• **REQUIRED ACTION**: After locating the line that contains "text_box [599, 201, 1905, 336]" in the data below, set down exactly that line and each one after it through the line that contains "Rendered at 757 by 568 pixels.", and nothing more.

• **Records from a data source**:
• • • • •

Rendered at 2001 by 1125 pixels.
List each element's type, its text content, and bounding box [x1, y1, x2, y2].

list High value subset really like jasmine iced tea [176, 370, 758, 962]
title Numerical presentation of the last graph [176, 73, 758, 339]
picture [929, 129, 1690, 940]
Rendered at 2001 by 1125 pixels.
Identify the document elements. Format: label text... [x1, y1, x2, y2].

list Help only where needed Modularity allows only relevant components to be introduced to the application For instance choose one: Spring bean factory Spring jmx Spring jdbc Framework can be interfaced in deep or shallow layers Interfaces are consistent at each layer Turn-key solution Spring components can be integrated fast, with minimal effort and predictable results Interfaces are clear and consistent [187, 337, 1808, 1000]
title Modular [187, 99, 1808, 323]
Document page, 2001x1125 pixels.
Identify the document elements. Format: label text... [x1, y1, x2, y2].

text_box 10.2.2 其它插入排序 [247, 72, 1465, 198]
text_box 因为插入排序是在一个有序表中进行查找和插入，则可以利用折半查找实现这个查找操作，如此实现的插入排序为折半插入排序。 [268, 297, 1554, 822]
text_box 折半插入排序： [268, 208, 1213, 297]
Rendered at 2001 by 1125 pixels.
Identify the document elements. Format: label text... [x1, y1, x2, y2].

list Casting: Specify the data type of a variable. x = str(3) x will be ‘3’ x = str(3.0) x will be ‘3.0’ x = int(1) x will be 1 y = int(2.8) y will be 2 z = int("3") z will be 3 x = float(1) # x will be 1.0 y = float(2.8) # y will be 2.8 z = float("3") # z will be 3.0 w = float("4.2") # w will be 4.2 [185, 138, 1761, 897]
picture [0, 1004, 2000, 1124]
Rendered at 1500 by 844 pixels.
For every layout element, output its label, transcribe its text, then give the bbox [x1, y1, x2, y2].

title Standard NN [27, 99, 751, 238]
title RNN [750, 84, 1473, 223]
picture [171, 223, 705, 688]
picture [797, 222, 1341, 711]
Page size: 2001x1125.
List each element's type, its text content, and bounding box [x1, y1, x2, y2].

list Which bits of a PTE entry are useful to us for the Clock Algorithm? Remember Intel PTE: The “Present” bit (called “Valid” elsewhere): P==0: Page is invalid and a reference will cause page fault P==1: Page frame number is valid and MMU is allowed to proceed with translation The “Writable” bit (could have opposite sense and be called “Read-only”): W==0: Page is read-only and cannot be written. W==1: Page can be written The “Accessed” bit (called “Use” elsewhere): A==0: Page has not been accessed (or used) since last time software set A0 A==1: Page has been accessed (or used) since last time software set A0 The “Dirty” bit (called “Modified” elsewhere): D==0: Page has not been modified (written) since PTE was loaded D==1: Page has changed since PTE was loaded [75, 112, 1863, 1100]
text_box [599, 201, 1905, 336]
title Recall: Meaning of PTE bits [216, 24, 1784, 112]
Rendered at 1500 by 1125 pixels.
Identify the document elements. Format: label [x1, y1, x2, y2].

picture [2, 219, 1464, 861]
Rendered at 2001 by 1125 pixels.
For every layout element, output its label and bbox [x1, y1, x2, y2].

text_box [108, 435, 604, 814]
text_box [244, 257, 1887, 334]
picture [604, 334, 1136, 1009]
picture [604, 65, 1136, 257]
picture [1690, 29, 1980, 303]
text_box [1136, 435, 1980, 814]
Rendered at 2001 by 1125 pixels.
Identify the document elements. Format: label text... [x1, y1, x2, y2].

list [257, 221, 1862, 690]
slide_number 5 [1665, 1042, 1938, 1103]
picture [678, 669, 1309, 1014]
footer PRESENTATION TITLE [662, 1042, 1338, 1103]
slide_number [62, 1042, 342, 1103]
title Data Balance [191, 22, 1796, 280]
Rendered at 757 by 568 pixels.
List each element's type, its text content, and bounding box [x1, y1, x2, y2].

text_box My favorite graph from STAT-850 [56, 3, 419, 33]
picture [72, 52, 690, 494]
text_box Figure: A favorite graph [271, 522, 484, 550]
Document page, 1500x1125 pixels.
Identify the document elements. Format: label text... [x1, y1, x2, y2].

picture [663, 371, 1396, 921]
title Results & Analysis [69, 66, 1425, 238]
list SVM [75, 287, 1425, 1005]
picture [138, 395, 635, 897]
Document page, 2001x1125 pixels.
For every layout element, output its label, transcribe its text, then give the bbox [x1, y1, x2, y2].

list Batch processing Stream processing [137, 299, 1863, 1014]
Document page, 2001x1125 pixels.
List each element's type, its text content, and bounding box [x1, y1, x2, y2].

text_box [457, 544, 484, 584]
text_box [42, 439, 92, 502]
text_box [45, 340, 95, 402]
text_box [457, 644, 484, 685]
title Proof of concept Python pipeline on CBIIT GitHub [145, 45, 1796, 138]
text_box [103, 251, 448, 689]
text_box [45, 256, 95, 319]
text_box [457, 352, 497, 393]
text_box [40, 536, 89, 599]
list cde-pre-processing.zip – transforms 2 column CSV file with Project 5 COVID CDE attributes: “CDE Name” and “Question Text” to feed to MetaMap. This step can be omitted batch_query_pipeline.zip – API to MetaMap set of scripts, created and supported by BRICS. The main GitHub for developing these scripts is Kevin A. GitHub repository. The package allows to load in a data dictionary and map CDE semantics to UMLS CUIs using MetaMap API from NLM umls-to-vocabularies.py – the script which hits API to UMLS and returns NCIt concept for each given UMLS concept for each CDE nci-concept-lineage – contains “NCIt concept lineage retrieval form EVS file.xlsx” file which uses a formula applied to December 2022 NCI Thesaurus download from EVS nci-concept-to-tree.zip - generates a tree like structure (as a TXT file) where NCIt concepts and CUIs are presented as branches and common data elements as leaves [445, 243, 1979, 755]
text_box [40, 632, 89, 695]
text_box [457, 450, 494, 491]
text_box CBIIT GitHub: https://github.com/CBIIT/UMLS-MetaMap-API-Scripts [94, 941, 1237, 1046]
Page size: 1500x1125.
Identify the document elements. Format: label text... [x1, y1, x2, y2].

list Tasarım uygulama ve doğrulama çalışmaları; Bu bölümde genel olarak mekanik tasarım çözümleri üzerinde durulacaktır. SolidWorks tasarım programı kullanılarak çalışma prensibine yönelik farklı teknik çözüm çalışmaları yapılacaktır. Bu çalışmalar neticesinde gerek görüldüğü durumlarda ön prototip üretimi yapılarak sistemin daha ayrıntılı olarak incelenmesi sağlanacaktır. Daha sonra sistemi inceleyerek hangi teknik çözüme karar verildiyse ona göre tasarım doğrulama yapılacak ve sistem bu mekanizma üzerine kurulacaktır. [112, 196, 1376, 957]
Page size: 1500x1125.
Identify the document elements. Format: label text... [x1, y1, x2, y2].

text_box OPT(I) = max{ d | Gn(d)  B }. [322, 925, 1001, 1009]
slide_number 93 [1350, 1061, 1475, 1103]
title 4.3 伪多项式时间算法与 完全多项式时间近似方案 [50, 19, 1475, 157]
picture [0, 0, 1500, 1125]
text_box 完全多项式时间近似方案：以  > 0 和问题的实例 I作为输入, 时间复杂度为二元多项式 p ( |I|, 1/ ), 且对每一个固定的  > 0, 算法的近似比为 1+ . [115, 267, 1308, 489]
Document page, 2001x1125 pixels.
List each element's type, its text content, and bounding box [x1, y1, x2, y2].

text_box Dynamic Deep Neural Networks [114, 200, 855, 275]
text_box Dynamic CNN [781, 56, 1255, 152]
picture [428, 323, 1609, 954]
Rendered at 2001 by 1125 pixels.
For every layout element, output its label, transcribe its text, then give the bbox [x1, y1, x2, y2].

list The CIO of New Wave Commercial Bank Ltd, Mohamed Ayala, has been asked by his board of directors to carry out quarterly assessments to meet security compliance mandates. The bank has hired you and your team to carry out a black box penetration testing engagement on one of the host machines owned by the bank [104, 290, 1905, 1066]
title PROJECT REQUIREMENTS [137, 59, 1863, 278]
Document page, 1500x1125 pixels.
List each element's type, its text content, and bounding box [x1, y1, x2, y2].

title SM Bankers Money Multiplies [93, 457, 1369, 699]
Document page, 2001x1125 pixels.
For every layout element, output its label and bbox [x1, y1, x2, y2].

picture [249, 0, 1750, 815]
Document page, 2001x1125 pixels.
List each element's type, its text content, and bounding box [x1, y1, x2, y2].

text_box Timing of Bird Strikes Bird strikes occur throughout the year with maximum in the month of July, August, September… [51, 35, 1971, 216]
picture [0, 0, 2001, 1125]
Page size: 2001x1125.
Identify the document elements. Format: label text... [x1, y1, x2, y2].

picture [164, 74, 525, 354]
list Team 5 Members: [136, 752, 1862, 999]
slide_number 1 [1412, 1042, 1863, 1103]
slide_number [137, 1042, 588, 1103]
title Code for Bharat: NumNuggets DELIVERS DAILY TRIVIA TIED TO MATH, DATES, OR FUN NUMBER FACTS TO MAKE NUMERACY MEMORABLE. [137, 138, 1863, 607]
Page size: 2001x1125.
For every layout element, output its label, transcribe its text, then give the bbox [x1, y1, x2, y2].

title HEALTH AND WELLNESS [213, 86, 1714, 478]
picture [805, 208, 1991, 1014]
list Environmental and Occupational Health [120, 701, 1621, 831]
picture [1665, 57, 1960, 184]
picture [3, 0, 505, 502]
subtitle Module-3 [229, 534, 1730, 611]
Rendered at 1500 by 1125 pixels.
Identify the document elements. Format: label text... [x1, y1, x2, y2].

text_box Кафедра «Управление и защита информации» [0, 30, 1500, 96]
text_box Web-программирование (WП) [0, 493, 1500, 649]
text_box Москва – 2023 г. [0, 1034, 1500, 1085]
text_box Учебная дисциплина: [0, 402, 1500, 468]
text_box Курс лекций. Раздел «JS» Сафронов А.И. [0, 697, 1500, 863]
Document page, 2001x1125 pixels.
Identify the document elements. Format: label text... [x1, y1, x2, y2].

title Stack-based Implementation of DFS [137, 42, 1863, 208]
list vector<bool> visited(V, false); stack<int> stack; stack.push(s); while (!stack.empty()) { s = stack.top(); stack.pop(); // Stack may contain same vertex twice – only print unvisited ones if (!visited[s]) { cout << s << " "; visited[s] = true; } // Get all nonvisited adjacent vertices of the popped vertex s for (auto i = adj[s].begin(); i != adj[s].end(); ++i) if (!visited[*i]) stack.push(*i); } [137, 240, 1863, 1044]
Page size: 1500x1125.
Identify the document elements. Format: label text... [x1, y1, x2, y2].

• • • • •

• **SOLUTION TO THIS EXERCISE**:
text_box [599, 201, 1905, 336]
title Recall: Meaning of PTE bits [216, 24, 1784, 112]
Rendered at 1500 by 1125 pixels.
Identify the document elements. Format: label [x1, y1, x2, y2].

picture [2, 219, 1464, 861]
Rendered at 2001 by 1125 pixels.
For every layout element, output its label and bbox [x1, y1, x2, y2].

text_box [108, 435, 604, 814]
text_box [244, 257, 1887, 334]
picture [604, 334, 1136, 1009]
picture [604, 65, 1136, 257]
picture [1690, 29, 1980, 303]
text_box [1136, 435, 1980, 814]
Rendered at 2001 by 1125 pixels.
Identify the document elements. Format: label text... [x1, y1, x2, y2].

list [257, 221, 1862, 690]
slide_number 5 [1665, 1042, 1938, 1103]
picture [678, 669, 1309, 1014]
footer PRESENTATION TITLE [662, 1042, 1338, 1103]
slide_number [62, 1042, 342, 1103]
title Data Balance [191, 22, 1796, 280]
Rendered at 757 by 568 pixels.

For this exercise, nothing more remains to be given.